The hard truth about testing with databases

When your tests depend on a database, you accept (most times unintentionally) that they’ll be slower, harder to maintain, and more fragile than your average unit tests.

For a start, you’ll need an actual database to connect to, up and running and listening to the right port, with the correct permissions and the correct version of the schema.

You also need to make sure the state of the data is as expected before each test. You also need to ensure that tests are not interfering with each other because of data left behind.

Finally, you’ll have to pay the price of the extra I/O for any test that hits your database.

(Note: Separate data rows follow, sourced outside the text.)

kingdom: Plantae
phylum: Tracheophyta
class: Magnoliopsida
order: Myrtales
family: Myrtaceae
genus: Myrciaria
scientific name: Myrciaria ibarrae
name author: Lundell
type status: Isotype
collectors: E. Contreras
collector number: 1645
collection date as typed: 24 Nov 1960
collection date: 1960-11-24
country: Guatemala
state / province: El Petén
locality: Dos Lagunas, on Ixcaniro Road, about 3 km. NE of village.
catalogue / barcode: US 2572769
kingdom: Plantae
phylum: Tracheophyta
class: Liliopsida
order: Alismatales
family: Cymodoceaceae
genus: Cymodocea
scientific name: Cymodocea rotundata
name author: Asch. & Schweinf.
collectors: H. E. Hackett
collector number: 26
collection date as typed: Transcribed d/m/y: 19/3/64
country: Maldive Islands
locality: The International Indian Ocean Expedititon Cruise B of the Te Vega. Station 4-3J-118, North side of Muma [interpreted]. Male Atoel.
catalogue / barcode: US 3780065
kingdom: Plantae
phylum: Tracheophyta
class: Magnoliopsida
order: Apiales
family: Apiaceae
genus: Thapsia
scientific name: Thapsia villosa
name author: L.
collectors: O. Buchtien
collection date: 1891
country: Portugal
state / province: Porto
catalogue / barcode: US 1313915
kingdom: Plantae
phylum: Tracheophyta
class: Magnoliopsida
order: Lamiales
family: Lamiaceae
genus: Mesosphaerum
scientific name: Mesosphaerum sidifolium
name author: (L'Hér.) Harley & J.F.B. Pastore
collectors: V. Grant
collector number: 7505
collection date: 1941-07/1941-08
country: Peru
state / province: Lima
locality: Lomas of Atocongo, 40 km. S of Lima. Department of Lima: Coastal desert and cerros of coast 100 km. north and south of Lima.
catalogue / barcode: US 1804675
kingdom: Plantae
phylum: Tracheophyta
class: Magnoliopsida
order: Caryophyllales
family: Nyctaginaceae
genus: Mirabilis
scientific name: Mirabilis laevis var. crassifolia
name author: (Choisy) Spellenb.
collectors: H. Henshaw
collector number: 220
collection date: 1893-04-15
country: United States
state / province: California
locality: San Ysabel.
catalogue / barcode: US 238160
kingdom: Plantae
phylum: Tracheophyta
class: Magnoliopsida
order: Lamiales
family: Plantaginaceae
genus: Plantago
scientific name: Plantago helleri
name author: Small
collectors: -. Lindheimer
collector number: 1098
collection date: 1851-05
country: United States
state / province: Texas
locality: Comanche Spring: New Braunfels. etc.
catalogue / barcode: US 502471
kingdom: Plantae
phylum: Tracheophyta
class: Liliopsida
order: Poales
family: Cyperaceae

You may look at individual tests and decide they are “fast enough”, but those are going to be still an order of magnitude slower than just accessing memory.

Those issues get worse and worse as you keep adding tests.

The truth is: you’re probably using the database for far more tests than you should.

Treat tests that hit a database like tests against an actual 3rd party system. They should care about the contract between your application and the database itself. They verify that the interactions (reading/writing your data) are correct, and nothing more.

All other tests that rely on the database should be using an in-memory replacement.

If you’re using an ORM framework that may be as simple as swapping the real database with an in-memory equivalent.

In other cases, it means introducing clear interfaces between database access and the rest of the application and using fake versions for testing.

Next time you see a test that uses a database, ask yourself:

Does this test relies on a particular piece of database technology, or it merely needs the ability to read/write to some storage?